Invitée à évoquer son propre avenir, Mme Maréchal Le Pen a par ailleurs confirmé sa candidature aux législatives, mais sans exclure de quitter la vie politique prochainement.

"J'ai dit que je serai candidate en effet. Je suis investie dans la troisième circonscription du Vaucluse. J'ai dit pour autant que je ne renonçais pas à arrêter la vie politique. Mais je le ferai au moment opportun pour ne nuire, ni à mon mouvement ni au combat national qui est le notre pour la France", a-t-elle déclaré.

Interrogée sur la possibilité qu'elle prenne la tête du FN en cas de défaite de sa tante Marine Le Pen dimanche au second tour de la présidentielle, elle a répondu n'y avoir "pas du tout pensé".

"Je réfute d'ailleurs totalement l'analyse qui voudrait qu'il y ait soit-disant des courants antagonistes au sein du Front national, je crois que nous avons révélé notre cohésion au sein de cette campagne", a-t-elle affirmé.

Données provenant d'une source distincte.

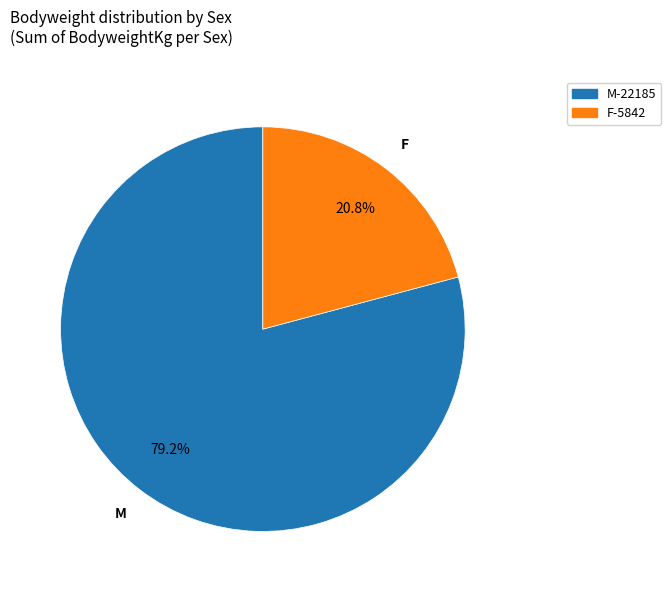

To the nearest percent, what is the difference between the M and F slice percentages?

58%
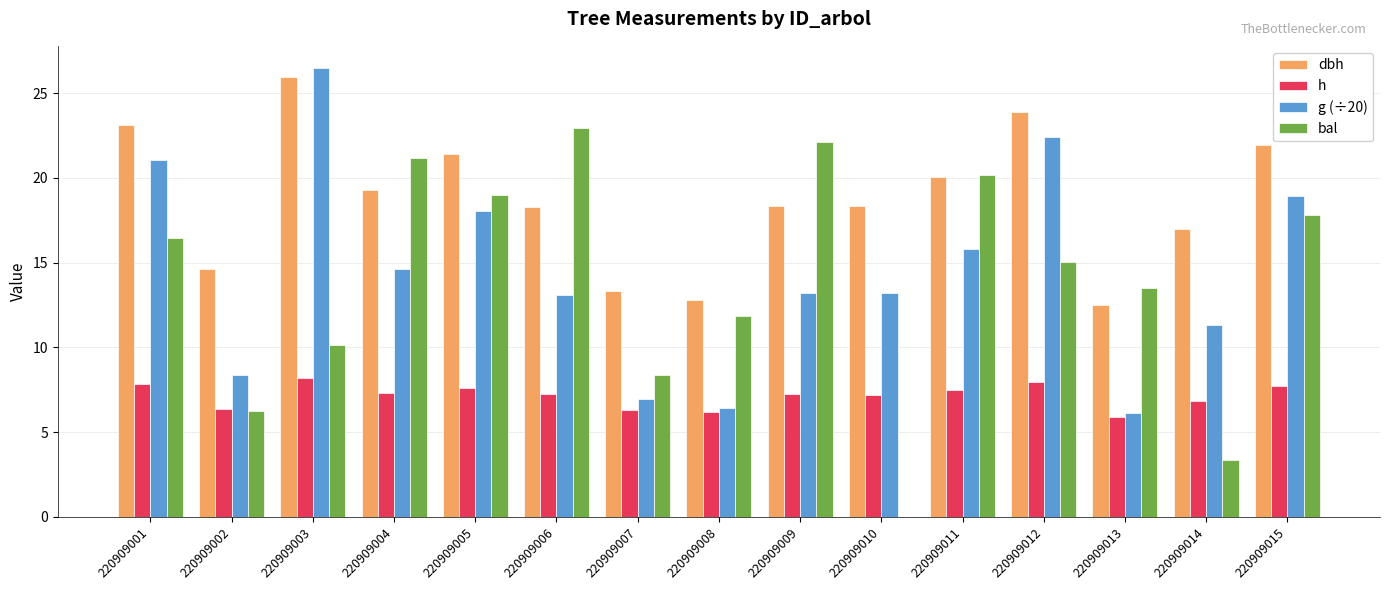

What is the maximum value for h?

8.2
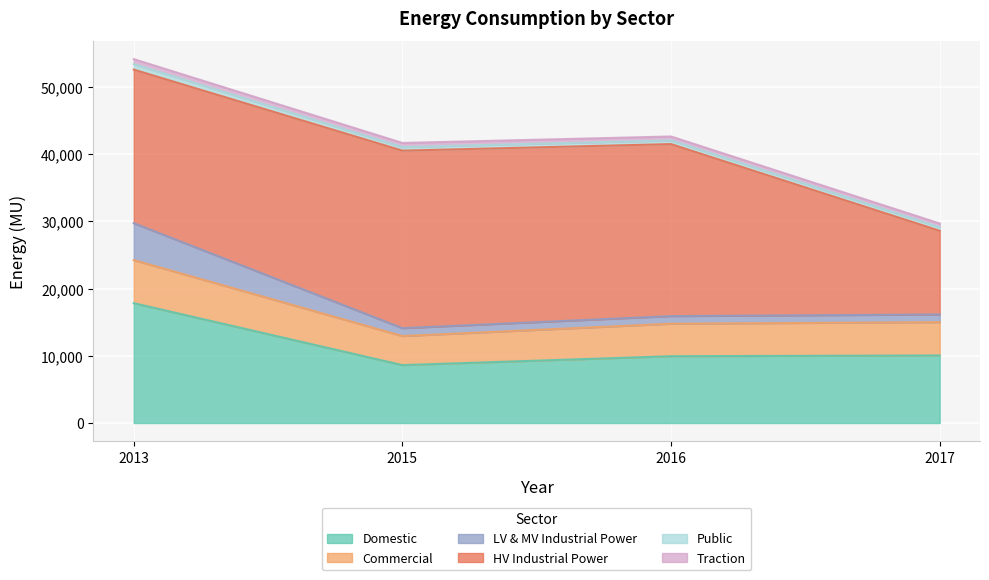

Is it true that LV & MV Industrial Power equals 29744.7 at 2013?

True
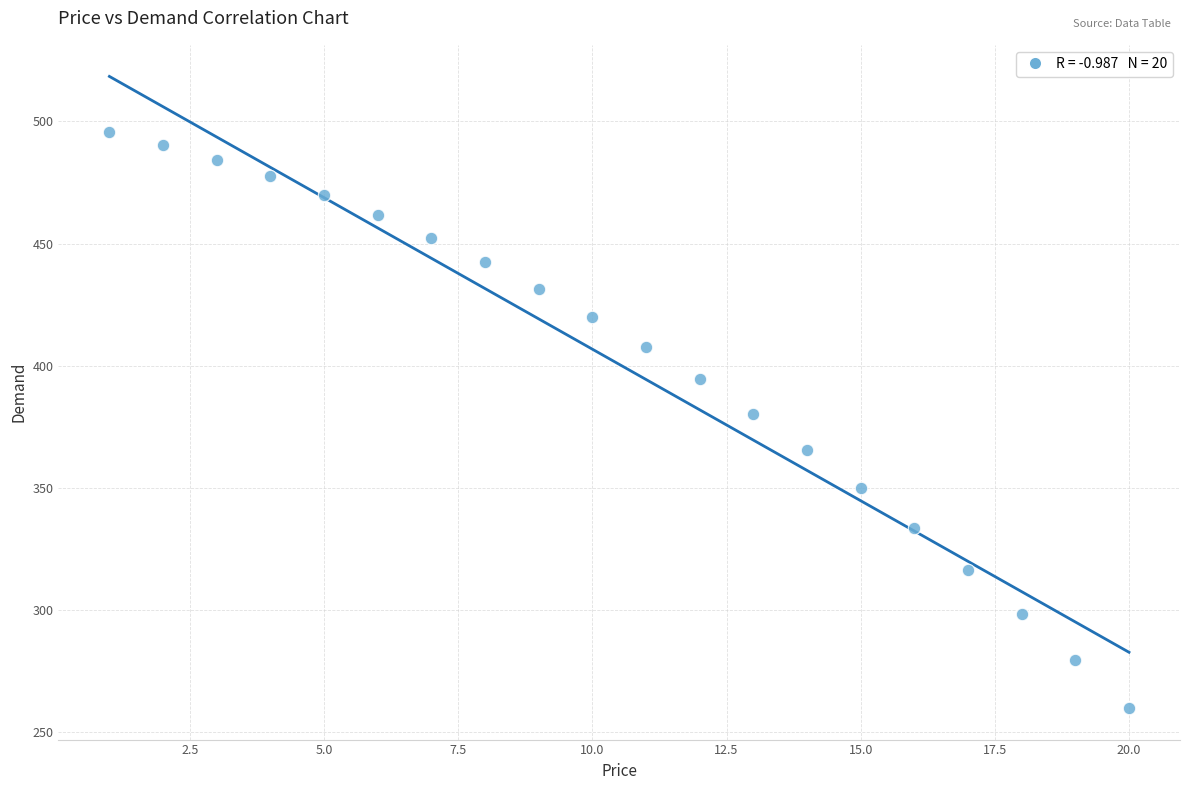

What Y value in the scatter plot is closest to 377?

380.4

Sera-t-elle le prochain membre de la famille Le Pen à se présenter à la présidentielle? "Ce n'est pas du tout à l'ordre du jour. Je n'en ai absolument aucune envie. Marine Le Pen est une jeune candidate" et il n'y a "aucune raison dès aujourd’hui d'anticiper 2022, peut-être même d'ailleurs fera-t-elle un deuxième mandat", a répondu Mme Maréchal-Le Pen.